PROBLEMS AND TASKS:
1: Decide whether each statement below agrees with the cervical cancer MRI text. For each, answer yes or no and quote the exact words of the text that settle it.
(a) Zhu et al. examined 21 patients who were receiving chemoradiation therapy.
(b) Many studies have already investigated IVIM for predicting tumor response.
(c) Established ADC cut-off values exist for precisely differentiating tumor grades.
2: Carry on the cervical cancer MRI text, starting after its final sentence.

TEXT SHOWN:
_____

IVIM techniques may also be useful for predicting and monitoring tumour response, with results that are comparable to mono-exponential ADC modelling [120, 127]. However, so far only a few studies have investigated IVIM in this context. Zhu et al. [127] examined 21 patients who were receiving chemoradiation therapy and showed an increase of both f (the perfusion fraction) and D* (the pseudoperfusion coefficient) in the first weeks of chemoradiation therapy.

The value of DCE-MRI in predicting tumour response is well studied. Tumours with low perfusion characteristics are associated with tumour hypoxia, which represents a negative prognostic factor in cervical cancer [128]. In contrast, more oxygenated tumours may be more sensitive to radiation and chemotherapy, leading to a better prognosis [129, 130]. DCE-MRI can be used to predict the treatment response in cervical cancer [97, 117, 129, 131,132,133,134,135,136,137,138,139,140,141,142,143,144,145,146] and can show longitudinal changes in tumour perfusion during treatment [132, 142]. Mayr et al. [142] demonstrated that persistent low perfusion prior to, during and after radiotherapy correlates with a high risk of treatment failure; in contrast, patients with higher perfusion prior to therapy or with therapy-induced increases in initially low perfusion show a better outcome. According to Halle et al. [134], DCE-MRI can identify patients with hypoxia-related chemoresistance by correlating hypoxia-related gene sets with a previously determined prognostic DCE-MRI parameter (ABrix). Early identification of tumours with persistent low perfusion and, consequently, a higher chance of treatment failure warrants further investigation, as this could drive a change in treatment strategy and help the field move toward a more personalised treatment approach.

Limitations

There are limitations to DWI and DCE-MRI in that there are some technical issues and, most importantly, a lack of standardisation. The technical limitations include differences in modelling and the choice of b values for diffusion-weighted MRI, plus there are a large variety of pharmacokinetic models and sequences/contrast agent injection protocols used for DCE-MRI. Moreover, continuous technical advances and constant optimisation of MRI protocols according to the newest technical standards inadvertently reduce the comparability of MRI studies, as changes in resolution or the introduction of new advanced MRI techniques might allow for more precise tumour depiction. This had led to limited reproducibility and, since ADC values differ between various centres and with different MRI scanners, there are currently no established ADC cut-off values that allow for precise differentiation between, for example, tumour subtypes or grades [95]. Standardisation of MRI techniques is therefore considered critical for improving comparisons between studies.

_____

Stored data
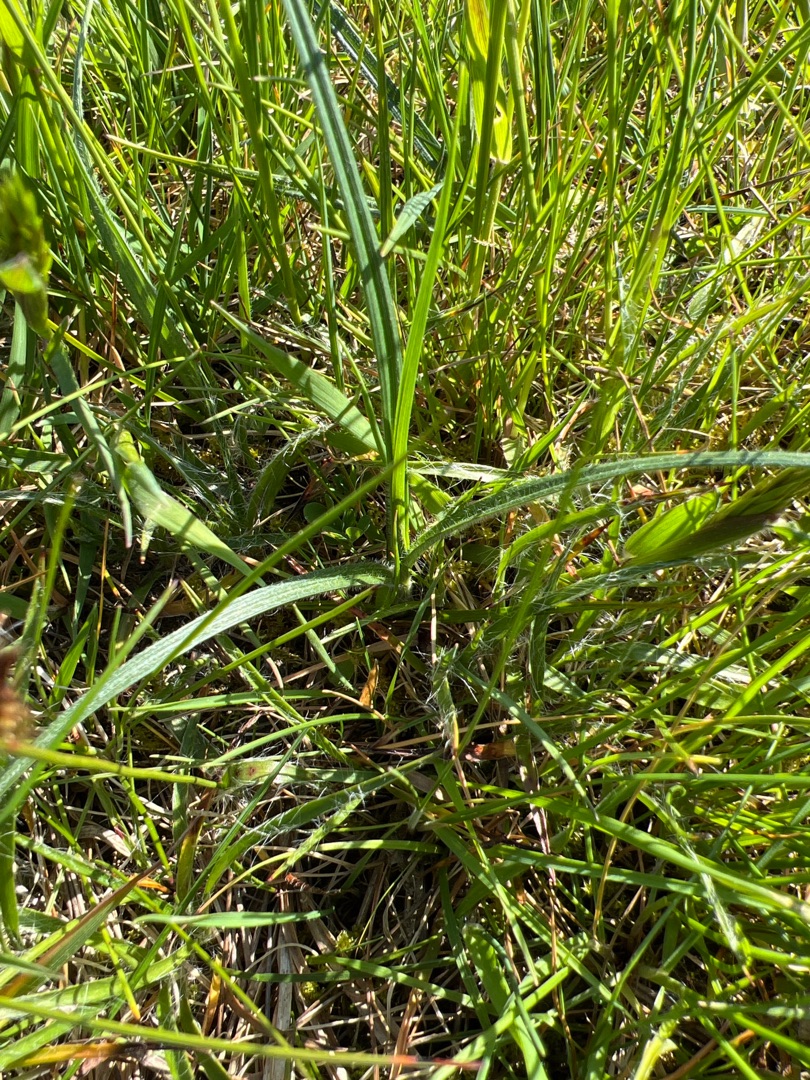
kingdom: Plantae
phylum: Tracheophyta
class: Liliopsida
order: Poales
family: Cyperaceae
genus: Carex
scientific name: Carex hirta
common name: Håret star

_____

RESULTS FOR EACH TASK:
1:
(a) Yes: "Zhu et al. [127] examined 21 patients who were receiving chemoradiation therapy"
(b) No: "so far only a few studies have investigated IVIM in this context"
(c) No: "there are currently no established ADC cut-off values that allow for precise differentiation between, for example, tumour subtypes or grades"

2:
Regarding the assessment of lymph node metastases, several studies excluded lymph nodes smaller than 5 mm, leading to selection bias. Node-by-node correlations between preoperative MRI and histopathological specimens present another problem. Lymph node position is generally labelled according to lymph node region, which limits the correlation between suspicious MRI findings and histopathological samples. In addition, the small size of some lymph nodes makes it difficult to precisely position a region of interest in order to measure, for example, ADC in a single lymph node.

Conclusions

Conventional MRI plays a key role in the evaluation of cervical cancer, showing good results for the assessment of tumour extent and parametrial invasion. New techniques, such as DWI, IVIM and DCE, show promise as tools for viewing cervical tumours and for quantitative analysis of tumour biology and the microenvironment. The addition of DWI improves the determination of tumour extension and the detection of lymph node metastases. Both DWI and DCE might provide further insights into tumour biology in terms of histological grading and subtype differentiation, and thereby help to assess the risk of tumour recurrence. Large multicentre prospective studies are needed to determine whether these new techniques can be used to develop optimised and personalised therapies for patients with cervical cancer.